Rückenwind für angeklagten Professor Song

In Südkorea wegen Spionage für Pjöngjang angeklagter Deutsch-Koreaner wird von Zeugen entlastet

BERLIN taz ■ Der Prozess gegen den Münsteraner Soziologieprofessor Song Du-yul stand gestern im Zeichen der Verteidigung. Am 5. Verhandlungstag in Seoul sagten ein Journalist, zwei Professoren und der deutsche Publizist Rainer Werning zugunsten des 59-Jährigen aus. Song war im September nach 36 Jahren in deutschem Exil erstmals nach Südkorea zurückgekehrt. Ihm wirft die Staatsanwaltschaft vor, ein hoher nordkoreanischer Kader zu sein und mit seiner Nordkoreaforschung gegen das rigide Nationale Sicherheitsgesetz des Südens verstoßen zu haben.

Wie Werning der taz berichtete, entlastete Professor Oh Gil-nam gestern Song. Die Staatsanwaltschaft hatte zuvor behauptet, Song hätte Oh überredet gehabt, nach Nordkorea überzusiedeln. Oh habe dies gestern aber dementiert. Werning selbst hatte 1988 mit Song und anderen das Buch „Südkorea: Kein Land für friedliche Spiele“ veröffentlicht. Laut Staatsanwaltschaft habe Song darin gegen die damaligen Olympischen Spiele in Seoul opponiert und damit dem Ansehen Südkoreas geschadet. Laut Werning sei aber deutlich geworden, dass die Staatsanwaltschaft das Buch nicht gelesen oder nicht verstanden habe.

„Die Argumentation der Staatsanwaltschaft brach zusammen“, sagte Werning. „Sie wird sich noch wünschen, das Verfahren möge schnell beendet sein.“ Optimistisch stimme ihn, dass auch die Medien, die Song mit ihrer Berichterstattung vorab verurteilt hätten, immer kleinlauter würden.

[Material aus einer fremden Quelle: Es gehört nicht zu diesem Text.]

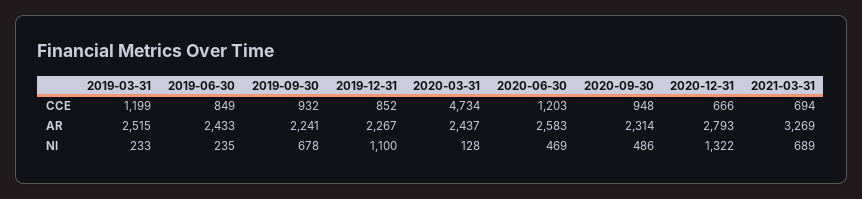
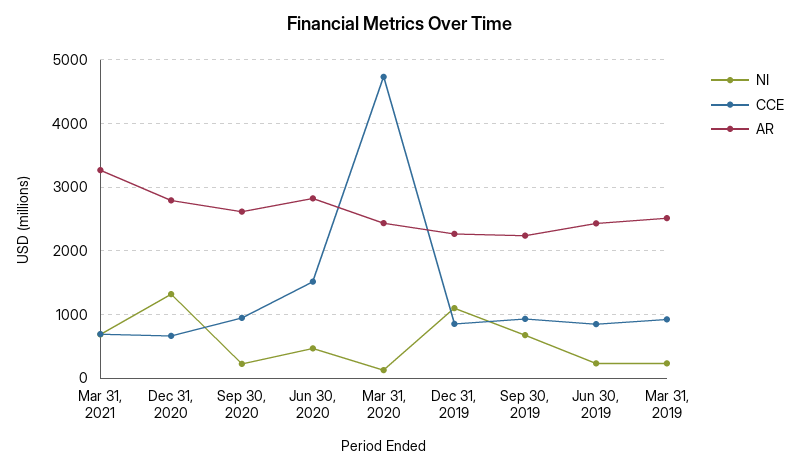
  {
    "CCE": {
-     "2019-03-31": 1199,
+     "2019-03-31": 900,
      "2019-06-30": 849,
      "2019-09-30": 932,
      "2019-12-31": 852,
      "2020-03-31": 4734,
-     "2020-06-30": 1203,
+     "2020-06-30": 1500,
      "2020-09-30": 948,
      "2020-12-31": 666,
      "2021-03-31": 694
    },
    "AR": {
      "2019-03-31": 2515,
      "2019-06-30": 2433,
      "2019-09-30": 2241,
      "2019-12-31": 2267,
      "2020-03-31": 2437,
-     "2020-06-30": 2583,
+     "2020-06-30": 2800,
-     "2020-09-30": 2314,
+     "2020-09-30": 2600,
      "2020-12-31": 2793,
      "2021-03-31": 3269
    },
    "NI": {
      "2019-03-31": 233,
      "2019-06-30": 235,
      "2019-09-30": 678,
      "2019-12-31": 1100,
      "2020-03-31": 128,
      "2020-06-30": 469,
-     "2020-09-30": 486,
+     "2020-09-30": 200,
      "2020-12-31": 1322,
      "2021-03-31": 689
    }
  }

Der deutsche Prozessbeobachter der evangelischen Kirche, Jörg Baruth, berichtete der taz, dass sich bereits bei der vorherigen Verhandlung ein von der Staatsanwaltschaft präsentierter Belastungszeuge lächerlich gemacht habe. Er war geladen worden, um über Songs wissenschaftliche Methoden auszusagen, musste aber zugeben, dessen Werke kaum gelesen und das meiste aus der Vorverurteilung der Presse erfahren zu haben. Diese war von der in ihrem Antikommunismus kaum zu übertreffenden Staatsanwaltschaft gefüttert worden. „Die Staatsanwaltschaft hat ein Gerüst zusammengebastelt, das langsam zerbricht“, so Baruth. Zwar mache der Richter einen rechtsstaatlichen Eindruck, doch dass der Prozess überhaupt stattfinde, erinnere an die Zeit der Hexenverbrennung. Werning rechnet mit einem Urteil Mitte Februar.

Song hatte eine Mitgliedschaft in Nordkoreas Einheitspartei zugegeben und dies als Preis für die ihm ermöglichte Forschung bezeichnet. Er brachte Wissenschaftler aus Nord- und Süd zusammen und betrieb eine Entspannungspolitik, für die der spätere Präsident Kim Dae Jung den Friedensnobelpreis erhielt.